An appropriate “setting” for this service is devised on different lines each year by the headmaster (Mr. H. Bamber) and his staff, and this year a model of the Cenotaph was decided upon.

This model, a photograph of which we reproduce above, was made in the handicrafts department of the school by the scholars themselves, under the careful supervision of the teachers. With the sole exception .of a little “finishing off” by the teachers, the model was made entirely by the youthful craftsmen, and readers will agree that it is a very faithful creation.

Set on a pedestal draped with dark velvet curtains and with a background of the same material, the pure white model looked very striking. Earl Haig Fund poppies were also employed with discretion, and the complete effect was such as to bring home to the scholars those things which the majestic monument in Whitehall stands for.

Some 350 children were assembled for the service, which was commenced with the singing of the hymn, “O God our help in ages past.” Appropriate prayers taken from the Intercession Service were joined in, followed by the reading of the Armistice Day message of the Archbishop of Canterbury, after which the Two Minutes’ Silence was observed.
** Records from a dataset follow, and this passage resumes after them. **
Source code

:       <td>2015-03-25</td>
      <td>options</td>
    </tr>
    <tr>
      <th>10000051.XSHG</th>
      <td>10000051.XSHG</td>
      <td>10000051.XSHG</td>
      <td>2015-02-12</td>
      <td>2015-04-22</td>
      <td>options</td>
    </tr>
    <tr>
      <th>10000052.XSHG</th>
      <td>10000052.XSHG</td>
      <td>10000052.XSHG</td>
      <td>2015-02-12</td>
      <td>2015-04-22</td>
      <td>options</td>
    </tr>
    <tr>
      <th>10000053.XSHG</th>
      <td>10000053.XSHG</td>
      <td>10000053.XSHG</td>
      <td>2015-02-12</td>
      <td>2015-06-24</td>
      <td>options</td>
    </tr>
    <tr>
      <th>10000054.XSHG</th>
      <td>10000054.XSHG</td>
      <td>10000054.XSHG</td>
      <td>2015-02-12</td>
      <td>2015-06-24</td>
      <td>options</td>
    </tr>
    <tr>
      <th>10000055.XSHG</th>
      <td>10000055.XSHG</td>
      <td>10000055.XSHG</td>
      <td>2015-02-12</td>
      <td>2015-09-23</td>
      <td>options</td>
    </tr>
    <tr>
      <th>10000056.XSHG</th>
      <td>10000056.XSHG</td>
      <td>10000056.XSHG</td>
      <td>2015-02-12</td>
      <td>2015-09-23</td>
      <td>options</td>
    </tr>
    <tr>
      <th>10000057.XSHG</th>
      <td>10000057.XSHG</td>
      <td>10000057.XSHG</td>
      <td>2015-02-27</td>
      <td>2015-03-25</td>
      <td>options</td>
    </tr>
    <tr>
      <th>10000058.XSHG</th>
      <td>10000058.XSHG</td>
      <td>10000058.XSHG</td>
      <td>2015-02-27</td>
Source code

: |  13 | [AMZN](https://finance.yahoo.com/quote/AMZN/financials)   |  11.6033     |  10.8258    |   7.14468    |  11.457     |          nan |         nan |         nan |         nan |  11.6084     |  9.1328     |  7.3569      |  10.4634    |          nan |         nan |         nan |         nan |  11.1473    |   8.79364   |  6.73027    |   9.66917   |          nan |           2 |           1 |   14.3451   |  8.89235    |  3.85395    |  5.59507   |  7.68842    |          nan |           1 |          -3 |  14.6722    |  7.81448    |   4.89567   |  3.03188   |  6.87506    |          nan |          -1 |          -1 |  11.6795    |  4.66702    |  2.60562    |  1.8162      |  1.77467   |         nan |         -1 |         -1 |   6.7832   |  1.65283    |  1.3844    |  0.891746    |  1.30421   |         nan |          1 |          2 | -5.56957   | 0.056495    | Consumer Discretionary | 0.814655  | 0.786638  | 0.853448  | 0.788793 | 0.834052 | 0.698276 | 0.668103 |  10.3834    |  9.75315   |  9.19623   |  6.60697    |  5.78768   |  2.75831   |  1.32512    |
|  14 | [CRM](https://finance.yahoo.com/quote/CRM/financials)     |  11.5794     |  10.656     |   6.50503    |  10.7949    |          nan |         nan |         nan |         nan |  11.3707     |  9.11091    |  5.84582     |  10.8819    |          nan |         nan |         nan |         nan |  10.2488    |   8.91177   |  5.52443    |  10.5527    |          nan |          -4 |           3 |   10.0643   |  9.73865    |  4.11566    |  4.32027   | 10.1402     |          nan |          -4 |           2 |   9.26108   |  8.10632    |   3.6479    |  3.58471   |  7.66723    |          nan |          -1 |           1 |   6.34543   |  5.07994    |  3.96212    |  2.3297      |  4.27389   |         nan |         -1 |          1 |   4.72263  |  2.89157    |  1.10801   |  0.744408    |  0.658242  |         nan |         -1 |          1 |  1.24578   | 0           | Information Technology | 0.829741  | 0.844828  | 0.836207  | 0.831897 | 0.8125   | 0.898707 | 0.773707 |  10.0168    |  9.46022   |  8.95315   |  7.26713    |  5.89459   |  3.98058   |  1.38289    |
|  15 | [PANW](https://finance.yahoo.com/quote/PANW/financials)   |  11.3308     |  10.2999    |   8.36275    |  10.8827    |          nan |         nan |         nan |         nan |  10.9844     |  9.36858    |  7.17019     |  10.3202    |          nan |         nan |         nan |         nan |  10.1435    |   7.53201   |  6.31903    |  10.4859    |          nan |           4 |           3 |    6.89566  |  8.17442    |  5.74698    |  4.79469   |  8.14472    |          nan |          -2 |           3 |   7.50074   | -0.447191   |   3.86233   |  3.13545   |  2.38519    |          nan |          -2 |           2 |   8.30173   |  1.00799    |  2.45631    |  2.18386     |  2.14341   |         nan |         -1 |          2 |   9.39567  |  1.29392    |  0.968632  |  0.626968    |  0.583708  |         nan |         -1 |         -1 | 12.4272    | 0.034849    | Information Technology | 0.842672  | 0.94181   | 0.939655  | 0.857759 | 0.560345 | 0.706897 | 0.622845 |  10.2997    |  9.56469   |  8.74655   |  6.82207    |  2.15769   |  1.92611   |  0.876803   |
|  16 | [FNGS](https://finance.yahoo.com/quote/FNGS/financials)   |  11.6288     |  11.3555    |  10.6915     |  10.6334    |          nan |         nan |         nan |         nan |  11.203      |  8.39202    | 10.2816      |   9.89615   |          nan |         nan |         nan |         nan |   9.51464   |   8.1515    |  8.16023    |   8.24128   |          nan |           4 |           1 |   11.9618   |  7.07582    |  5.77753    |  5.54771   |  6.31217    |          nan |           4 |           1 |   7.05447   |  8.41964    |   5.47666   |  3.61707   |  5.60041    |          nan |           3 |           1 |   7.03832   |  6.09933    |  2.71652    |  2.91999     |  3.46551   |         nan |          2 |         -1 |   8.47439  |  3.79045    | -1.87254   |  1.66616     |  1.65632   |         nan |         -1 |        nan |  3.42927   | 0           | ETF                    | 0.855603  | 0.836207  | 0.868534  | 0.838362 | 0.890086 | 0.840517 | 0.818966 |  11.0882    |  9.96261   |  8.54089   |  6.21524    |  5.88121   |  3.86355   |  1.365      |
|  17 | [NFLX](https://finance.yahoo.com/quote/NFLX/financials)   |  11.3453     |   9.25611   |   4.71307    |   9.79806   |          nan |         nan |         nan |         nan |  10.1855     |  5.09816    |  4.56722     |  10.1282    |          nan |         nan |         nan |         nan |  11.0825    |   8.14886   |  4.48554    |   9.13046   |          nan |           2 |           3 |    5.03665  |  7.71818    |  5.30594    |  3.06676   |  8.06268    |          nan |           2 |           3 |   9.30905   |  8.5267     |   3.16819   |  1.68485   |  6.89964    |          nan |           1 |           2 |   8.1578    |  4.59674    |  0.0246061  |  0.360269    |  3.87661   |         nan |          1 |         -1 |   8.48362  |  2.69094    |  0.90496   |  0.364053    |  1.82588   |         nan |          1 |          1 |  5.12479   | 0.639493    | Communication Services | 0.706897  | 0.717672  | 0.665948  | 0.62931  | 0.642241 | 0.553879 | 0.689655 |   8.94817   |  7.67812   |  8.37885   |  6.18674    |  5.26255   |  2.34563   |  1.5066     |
After the hymn, “The Supreme Sacrifice,” a short appropriate talk was given, this’ being followed by -the. singing of Kipling’s “Recessional.” and the service concluded with the National Anthem.

The photograph was taken by Mrs. Wrate, Lumley Road Post Office.

Source: Skegness Standard 16th November 1938

Note: The ‘Senior Council School’ referred to in the article, I understand, was the Lumley School which opened in 1932.